9 Er is een ideale methode om een opstel te schrijven De manier waarop je een schrijfopdracht uitvoert, hangt niet enkel af van de aard van de opdracht, de beschikbare tijd, je humeur enz., maar ook van je eigen schrijfstijl. Iedereen heeft zo zijn eigen voorkeuren: bv. - Alles noteren wat in je opkomt en pas nadien grondig reviseren. - Uitgebreid plannen, dan de tekst vrij snel uitschrijven en nakijken. - Een heel ruw schema maken in je gedachten en dan zin voor zin of alinea per alinea alles zo goed mogelijk proberen te noteren. Als het eerste stukje tekst goed is, begin je aan het volgende. - Na enige planning probeer je een perfecte eerste versie te maken. De revisie gebeurt dus eigenlijk voor het uitschrijven.
Een schilderij van de berg Fuji Dit is ons favoriete verhaal over de prijs van perfectie. Een rijke Japanner vraagt een schilder om een afbeelding van de berg Fuji. De schilder verzoekt hem over een jaar terug te komen. Als het jaar verstreken is, klopt de rijke man weer aan bij de kunstenaar. Nog geen schilderij te bekennen. De schilder neemt een vel papier en doopt zijn kwast in de inkt. Drie penseelstreken. Volmaakt. De koper protesteert: als dat kunstje zo weinig moeite kost, waarom moest hij dan zo lang wachten en nu een hele zak goud betalen? Als antwoord trekt de schilder een kist open die tot de rand gevuld is met onvolmaakte Fuji's. (Uit: P. Burger & J. de Jong: Handboek stijl. Adviezen voor aantrekkelijk schrijven.)
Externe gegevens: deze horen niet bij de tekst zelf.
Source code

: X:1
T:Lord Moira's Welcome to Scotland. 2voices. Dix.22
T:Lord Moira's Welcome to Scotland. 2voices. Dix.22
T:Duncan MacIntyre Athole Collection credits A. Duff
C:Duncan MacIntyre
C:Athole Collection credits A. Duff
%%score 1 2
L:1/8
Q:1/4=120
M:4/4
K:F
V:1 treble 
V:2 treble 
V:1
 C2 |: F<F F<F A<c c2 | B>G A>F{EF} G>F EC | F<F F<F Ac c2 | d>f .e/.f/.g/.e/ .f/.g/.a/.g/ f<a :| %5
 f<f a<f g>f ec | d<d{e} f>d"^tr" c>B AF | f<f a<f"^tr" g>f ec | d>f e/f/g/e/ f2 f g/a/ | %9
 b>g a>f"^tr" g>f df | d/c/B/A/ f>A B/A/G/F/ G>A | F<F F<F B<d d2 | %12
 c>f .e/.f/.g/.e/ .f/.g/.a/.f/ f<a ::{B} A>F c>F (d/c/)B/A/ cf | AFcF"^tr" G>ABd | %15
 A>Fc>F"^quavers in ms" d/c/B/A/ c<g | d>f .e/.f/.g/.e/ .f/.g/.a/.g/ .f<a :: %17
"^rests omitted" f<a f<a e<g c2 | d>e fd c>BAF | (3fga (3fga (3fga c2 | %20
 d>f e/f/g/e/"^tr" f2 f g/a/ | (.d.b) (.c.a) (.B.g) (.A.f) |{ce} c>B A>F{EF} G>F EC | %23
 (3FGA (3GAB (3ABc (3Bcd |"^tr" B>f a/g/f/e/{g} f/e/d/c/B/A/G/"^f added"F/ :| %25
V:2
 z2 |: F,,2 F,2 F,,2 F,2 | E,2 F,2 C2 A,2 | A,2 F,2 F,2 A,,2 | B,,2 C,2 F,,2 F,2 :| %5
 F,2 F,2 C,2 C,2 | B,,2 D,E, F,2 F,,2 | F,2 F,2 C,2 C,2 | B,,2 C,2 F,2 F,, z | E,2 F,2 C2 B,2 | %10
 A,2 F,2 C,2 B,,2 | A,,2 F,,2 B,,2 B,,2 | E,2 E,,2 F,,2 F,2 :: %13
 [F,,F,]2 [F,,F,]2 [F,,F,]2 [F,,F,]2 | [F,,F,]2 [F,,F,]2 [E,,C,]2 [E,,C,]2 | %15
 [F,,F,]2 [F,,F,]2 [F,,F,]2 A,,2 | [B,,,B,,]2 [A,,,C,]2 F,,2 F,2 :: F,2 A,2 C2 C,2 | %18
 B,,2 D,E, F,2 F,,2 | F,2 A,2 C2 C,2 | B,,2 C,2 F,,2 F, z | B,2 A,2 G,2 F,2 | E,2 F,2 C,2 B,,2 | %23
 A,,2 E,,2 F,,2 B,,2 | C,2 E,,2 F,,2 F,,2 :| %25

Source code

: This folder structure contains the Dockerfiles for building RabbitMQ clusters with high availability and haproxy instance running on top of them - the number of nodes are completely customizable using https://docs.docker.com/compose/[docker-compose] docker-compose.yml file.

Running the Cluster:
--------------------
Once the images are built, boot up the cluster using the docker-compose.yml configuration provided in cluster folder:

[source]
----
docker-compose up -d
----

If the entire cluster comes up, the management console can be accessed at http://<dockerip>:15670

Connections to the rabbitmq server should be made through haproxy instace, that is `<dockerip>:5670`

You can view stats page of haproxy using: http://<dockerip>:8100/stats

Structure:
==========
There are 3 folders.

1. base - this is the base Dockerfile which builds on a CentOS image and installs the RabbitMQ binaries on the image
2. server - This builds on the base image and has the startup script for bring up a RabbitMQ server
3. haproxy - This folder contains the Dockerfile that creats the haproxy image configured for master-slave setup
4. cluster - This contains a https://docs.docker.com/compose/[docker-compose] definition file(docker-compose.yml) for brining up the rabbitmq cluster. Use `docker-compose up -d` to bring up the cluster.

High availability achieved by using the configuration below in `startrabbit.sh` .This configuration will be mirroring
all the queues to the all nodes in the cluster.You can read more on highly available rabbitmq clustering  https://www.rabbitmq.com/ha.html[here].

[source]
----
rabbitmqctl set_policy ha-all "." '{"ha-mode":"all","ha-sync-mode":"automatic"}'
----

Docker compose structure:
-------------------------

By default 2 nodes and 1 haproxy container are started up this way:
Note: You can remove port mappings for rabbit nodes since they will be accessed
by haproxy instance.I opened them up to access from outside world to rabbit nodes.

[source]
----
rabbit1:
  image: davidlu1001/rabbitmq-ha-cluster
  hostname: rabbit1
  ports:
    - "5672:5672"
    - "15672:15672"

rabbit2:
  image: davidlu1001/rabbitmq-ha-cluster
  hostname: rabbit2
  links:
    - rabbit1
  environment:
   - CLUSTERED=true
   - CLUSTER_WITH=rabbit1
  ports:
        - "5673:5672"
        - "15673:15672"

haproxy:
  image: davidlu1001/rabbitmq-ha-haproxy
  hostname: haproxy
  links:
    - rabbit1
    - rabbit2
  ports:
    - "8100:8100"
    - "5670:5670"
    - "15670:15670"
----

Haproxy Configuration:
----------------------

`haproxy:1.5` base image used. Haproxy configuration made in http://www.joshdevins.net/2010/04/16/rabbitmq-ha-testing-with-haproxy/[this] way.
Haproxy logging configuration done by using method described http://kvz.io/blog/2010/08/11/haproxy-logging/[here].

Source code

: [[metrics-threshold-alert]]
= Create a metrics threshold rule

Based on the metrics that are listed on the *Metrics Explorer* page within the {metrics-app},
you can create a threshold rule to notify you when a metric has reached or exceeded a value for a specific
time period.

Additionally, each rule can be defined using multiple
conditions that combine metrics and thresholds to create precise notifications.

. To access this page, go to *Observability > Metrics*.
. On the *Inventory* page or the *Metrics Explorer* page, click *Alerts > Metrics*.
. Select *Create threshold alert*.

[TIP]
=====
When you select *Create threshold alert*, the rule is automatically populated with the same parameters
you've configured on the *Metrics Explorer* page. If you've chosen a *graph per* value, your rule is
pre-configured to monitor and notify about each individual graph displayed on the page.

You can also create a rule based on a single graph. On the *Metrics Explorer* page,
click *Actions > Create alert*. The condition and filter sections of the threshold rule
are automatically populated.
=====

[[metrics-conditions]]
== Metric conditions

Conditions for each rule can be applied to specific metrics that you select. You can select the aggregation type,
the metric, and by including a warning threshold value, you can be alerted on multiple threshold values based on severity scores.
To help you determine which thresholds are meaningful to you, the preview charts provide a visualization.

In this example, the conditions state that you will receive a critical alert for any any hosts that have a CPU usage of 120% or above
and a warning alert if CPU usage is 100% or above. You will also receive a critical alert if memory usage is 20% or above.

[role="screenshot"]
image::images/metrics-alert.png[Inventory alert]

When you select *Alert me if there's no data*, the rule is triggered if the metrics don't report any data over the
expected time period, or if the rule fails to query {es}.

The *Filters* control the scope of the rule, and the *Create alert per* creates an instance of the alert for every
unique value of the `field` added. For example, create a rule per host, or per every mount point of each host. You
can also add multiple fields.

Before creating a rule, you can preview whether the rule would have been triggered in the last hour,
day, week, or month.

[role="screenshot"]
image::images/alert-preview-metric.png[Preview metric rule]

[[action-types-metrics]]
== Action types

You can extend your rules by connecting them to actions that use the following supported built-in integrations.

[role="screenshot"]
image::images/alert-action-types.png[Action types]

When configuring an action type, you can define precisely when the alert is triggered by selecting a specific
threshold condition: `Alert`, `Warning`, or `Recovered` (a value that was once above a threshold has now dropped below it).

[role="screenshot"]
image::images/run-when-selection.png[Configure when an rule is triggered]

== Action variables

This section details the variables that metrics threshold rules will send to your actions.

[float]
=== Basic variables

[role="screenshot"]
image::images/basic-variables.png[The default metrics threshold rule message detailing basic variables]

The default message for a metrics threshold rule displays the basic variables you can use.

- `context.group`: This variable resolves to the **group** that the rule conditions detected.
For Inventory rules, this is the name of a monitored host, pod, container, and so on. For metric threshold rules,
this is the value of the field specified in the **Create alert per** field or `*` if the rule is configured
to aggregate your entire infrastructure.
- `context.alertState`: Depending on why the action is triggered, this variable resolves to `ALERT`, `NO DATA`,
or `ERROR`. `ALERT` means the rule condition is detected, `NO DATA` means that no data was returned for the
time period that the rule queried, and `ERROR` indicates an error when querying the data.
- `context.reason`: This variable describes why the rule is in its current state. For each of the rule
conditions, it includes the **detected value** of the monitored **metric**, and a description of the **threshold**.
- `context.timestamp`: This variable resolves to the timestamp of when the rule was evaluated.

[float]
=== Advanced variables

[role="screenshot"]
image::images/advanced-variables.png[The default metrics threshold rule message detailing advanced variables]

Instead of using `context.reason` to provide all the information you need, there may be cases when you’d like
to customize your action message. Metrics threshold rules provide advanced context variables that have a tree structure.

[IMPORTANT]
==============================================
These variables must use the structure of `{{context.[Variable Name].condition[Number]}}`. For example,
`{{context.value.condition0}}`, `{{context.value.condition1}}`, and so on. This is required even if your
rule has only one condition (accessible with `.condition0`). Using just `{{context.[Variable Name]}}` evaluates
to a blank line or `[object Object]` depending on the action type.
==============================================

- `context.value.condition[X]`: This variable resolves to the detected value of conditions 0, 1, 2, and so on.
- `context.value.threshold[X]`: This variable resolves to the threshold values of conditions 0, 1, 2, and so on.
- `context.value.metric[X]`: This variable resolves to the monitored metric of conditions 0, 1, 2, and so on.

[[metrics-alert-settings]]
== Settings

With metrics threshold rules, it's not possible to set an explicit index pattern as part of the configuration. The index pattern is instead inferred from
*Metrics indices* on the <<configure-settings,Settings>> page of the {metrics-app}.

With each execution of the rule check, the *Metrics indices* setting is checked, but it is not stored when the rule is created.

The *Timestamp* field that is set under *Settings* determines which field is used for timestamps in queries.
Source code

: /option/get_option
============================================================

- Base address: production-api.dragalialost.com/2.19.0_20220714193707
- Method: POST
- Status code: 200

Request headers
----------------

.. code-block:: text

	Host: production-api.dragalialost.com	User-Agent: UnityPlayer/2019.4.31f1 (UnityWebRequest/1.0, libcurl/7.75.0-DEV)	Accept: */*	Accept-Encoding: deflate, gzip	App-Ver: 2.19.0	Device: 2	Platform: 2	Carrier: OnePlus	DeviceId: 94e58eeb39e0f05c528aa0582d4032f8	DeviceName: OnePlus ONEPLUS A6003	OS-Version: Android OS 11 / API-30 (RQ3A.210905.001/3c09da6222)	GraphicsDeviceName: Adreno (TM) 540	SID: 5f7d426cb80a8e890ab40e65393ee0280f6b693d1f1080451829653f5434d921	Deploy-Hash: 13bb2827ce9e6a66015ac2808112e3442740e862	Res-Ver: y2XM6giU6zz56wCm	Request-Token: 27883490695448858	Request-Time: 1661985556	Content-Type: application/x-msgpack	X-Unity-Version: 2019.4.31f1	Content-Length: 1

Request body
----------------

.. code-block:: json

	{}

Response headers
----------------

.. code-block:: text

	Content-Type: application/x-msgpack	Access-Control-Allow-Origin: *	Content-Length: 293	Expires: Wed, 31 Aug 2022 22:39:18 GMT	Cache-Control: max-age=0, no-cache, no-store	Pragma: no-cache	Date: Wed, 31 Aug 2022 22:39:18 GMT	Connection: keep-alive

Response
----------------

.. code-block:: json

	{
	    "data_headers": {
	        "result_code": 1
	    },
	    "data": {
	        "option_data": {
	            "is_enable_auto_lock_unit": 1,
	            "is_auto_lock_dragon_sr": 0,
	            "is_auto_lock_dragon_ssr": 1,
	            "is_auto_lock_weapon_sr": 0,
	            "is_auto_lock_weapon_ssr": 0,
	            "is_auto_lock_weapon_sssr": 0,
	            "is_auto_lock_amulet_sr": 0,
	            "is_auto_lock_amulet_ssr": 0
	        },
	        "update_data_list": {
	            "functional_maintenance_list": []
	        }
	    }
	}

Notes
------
C Schrijfkramp en schrijfplezier 1
Schrijfkramp Voor je een speech moet houden, kun je last hebben van plankenkoorts. Ook wanneer je moet schrijven, is een zekere spanning mogelijk, die ervoor kan zorgen dat je op een of andere manier blokkeert. Wat kun je daartegen doen? - Besef dat iedereen al eens vastzit. Haal diep adem, zing een vrolijk deuntje en ga gewoon aan de slag. Als je doorzet, raakt de knoop meestal vanzelf ontward. - Ga na waardoor je bent vastgelopen: heb je het onderwerp niet goed afgebakend, is de structuur niet geschikt, wil je te snel een perfecte verwoording ...? Noteer de moeilijkheden eventueel op papier, zodat je er rustiger over kunt nadenken.
13
- Laat het probleem even rusten en werk aan een stuk waar je meer vertrouwen in hebt. Later komt de inspiratie misschien vanzelf. - Neem een korte pauze en probeer je zinnen te verzetten. Luister naar muziek, doe ontspanningsoefeningen, neem een douche, ga fietsen ... Zorg ervoor dat het een pauze blijft, dat uitstel geen afstel wordt. - Spreek er met iemand over die goed kan luisteren. - Verander je planning. Verschuif het schrijven eventueel naar een geschikter moment en doe nu wat anders. - Relativeer. De wereld vergaat niet als je taak eventueel een beetje minder goed is. 2
Schrijfplezier Er zijn allerlei manieren om het schrijven vlotter en aangenamer te doen verlopen. - Kies een geschikte plaats om te schrijven. Sommigen willen absolute stilte, anderen leuke muziek of mensen in hun buurt. Zorg voor de gepaste schrijfomgeving en -sfeer. Houd rekening je met eigen 'schrijfrituelen', maar overdrijf niet. - Kies een goed moment. Probeer te schrijven wanneer je de meeste energie hebt, zeker voor de zwaarste delen. - Pauzeer op tijd. Schrijf door als het goed vlot, maar stop voor je energie weg is en niet nadat je bent vastgelopen. - Leg de criticus in jezelf aan banden. Het is zeker goed je eigen werk kritisch te lezen, maar dat mag je niet verlammen. Pas bij het herlezen en herschrijven kun je toegeven aan je perfectionistische neigingen.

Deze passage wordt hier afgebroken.